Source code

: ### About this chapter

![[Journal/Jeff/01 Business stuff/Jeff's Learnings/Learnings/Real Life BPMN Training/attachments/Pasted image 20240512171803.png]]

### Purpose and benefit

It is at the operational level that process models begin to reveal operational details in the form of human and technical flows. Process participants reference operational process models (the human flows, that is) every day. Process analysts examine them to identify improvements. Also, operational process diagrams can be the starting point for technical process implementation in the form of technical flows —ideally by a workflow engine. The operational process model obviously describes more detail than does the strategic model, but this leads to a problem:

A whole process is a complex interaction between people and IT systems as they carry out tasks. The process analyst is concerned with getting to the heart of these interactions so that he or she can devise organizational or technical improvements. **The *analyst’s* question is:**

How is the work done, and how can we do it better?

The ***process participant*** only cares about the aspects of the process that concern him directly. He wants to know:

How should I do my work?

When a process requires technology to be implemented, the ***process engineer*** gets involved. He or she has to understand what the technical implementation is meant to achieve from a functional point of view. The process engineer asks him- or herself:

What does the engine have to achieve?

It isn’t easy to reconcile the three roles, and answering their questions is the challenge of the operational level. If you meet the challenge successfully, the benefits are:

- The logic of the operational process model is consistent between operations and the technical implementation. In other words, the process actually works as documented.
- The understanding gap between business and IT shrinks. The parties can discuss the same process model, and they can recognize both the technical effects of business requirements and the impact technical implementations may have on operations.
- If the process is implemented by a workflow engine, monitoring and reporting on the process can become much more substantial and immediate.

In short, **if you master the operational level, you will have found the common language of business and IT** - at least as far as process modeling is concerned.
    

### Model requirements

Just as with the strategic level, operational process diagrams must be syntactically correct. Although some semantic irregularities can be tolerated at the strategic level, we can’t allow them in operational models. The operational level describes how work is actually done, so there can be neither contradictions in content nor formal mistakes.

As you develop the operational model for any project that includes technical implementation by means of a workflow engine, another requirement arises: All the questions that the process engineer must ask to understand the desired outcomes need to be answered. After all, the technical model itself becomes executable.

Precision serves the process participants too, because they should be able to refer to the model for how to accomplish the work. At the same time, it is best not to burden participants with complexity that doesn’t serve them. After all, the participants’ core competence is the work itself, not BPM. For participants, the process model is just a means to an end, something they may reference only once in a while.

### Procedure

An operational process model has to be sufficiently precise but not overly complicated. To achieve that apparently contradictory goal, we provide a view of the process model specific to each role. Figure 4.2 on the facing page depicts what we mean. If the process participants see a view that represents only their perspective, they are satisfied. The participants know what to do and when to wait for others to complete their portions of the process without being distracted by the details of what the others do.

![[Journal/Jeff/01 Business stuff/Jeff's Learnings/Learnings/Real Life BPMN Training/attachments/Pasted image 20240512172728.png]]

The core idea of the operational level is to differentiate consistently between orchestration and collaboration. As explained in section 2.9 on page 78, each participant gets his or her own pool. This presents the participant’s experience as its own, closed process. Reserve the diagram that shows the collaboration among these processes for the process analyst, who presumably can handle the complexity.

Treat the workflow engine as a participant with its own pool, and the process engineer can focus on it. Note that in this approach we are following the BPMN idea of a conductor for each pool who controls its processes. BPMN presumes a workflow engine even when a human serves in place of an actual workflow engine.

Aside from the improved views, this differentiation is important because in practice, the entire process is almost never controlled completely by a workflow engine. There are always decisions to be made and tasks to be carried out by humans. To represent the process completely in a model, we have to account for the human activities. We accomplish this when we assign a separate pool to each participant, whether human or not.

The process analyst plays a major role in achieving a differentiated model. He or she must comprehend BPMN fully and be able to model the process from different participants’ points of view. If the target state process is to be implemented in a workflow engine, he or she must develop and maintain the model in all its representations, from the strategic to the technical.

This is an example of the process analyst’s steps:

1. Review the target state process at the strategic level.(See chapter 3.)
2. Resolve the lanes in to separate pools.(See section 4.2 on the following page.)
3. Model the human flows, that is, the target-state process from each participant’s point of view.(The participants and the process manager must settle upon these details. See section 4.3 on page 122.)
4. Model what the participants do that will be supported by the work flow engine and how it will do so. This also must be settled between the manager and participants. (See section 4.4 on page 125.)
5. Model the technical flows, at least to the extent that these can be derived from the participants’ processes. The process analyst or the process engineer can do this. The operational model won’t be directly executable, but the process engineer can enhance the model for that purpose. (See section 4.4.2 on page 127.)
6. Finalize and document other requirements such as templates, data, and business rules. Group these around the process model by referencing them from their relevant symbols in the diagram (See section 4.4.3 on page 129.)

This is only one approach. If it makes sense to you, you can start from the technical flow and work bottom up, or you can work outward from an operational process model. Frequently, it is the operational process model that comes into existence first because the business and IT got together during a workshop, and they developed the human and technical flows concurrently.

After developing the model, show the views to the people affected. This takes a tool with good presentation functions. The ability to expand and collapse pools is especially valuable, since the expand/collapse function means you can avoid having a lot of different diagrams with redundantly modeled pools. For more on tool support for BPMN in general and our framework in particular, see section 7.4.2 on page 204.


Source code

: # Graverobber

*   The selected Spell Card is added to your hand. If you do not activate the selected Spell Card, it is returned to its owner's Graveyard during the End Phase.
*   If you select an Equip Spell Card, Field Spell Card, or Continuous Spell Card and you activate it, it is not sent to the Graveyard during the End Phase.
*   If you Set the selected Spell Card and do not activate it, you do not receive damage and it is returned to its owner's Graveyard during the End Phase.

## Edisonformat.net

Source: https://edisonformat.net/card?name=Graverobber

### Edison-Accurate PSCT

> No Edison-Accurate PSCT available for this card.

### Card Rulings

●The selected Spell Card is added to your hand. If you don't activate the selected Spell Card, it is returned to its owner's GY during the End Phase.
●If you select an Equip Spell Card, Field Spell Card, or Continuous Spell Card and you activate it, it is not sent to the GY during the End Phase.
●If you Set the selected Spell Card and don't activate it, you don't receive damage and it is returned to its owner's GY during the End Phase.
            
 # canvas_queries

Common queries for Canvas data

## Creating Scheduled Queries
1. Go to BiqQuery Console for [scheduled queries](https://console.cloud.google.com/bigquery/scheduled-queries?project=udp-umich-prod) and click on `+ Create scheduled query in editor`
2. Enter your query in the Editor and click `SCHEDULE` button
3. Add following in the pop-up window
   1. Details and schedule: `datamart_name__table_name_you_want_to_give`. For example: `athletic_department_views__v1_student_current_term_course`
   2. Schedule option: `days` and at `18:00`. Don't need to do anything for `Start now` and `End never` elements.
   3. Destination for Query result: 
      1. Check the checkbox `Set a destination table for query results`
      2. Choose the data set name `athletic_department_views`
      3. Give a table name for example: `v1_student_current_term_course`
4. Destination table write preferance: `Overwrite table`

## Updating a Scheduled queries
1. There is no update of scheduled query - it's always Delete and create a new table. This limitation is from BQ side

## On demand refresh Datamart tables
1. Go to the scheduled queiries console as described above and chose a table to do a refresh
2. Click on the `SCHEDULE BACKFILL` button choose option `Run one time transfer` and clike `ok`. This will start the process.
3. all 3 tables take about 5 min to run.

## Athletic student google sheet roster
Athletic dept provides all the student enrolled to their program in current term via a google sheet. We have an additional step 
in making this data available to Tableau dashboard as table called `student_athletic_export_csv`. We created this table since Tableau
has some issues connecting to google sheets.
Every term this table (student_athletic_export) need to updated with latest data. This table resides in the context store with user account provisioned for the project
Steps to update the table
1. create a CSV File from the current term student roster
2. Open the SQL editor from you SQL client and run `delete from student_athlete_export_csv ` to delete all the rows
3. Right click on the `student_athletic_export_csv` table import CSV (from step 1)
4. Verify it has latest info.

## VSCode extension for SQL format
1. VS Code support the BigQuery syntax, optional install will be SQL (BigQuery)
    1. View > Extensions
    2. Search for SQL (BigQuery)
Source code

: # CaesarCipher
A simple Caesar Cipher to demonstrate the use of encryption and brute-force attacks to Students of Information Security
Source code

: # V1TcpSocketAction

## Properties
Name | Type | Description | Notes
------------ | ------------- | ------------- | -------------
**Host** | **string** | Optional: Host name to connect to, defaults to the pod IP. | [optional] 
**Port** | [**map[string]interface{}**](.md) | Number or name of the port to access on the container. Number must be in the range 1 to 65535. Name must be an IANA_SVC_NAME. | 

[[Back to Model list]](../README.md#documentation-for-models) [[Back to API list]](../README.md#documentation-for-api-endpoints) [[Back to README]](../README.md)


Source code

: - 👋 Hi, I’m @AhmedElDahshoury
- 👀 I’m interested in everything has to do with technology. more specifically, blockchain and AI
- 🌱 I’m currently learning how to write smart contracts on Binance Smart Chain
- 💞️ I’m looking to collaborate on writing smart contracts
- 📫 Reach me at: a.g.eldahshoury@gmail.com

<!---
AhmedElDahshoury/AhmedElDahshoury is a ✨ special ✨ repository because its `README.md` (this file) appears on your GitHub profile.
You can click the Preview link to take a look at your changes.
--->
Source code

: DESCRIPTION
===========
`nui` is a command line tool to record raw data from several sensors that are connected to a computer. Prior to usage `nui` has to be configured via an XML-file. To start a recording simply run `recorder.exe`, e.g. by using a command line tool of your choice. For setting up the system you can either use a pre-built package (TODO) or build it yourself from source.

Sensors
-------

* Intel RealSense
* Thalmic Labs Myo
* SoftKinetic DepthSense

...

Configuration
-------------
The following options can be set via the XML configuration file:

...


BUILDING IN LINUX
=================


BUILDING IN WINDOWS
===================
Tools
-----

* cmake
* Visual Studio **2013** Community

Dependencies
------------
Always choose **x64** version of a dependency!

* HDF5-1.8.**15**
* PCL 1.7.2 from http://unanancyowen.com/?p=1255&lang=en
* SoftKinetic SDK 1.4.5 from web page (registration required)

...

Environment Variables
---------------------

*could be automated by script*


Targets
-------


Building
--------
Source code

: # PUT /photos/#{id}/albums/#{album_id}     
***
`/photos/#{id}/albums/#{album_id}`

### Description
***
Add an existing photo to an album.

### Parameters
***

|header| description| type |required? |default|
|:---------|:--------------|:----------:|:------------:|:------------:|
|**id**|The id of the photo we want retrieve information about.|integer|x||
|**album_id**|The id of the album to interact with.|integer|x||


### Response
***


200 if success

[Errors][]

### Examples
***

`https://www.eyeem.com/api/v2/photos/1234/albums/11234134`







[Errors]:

- - - - -

## Exercise goal
Should a line in the material contain "since", copy it.

## Solution for this task
After developing the model, show the views to the people affected. This takes a tool with good presentation functions. The ability to expand and collapse pools is especially valuable, since the expand/collapse function means you can avoid having a lot of different diagrams with redundantly modeled pools. For more on tool support for BPMN in general and our framework in particular, see section 7.4.2 on page 204.
in making this data available to Tableau dashboard as table called `student_athletic_export_csv`. We created this table since Tableau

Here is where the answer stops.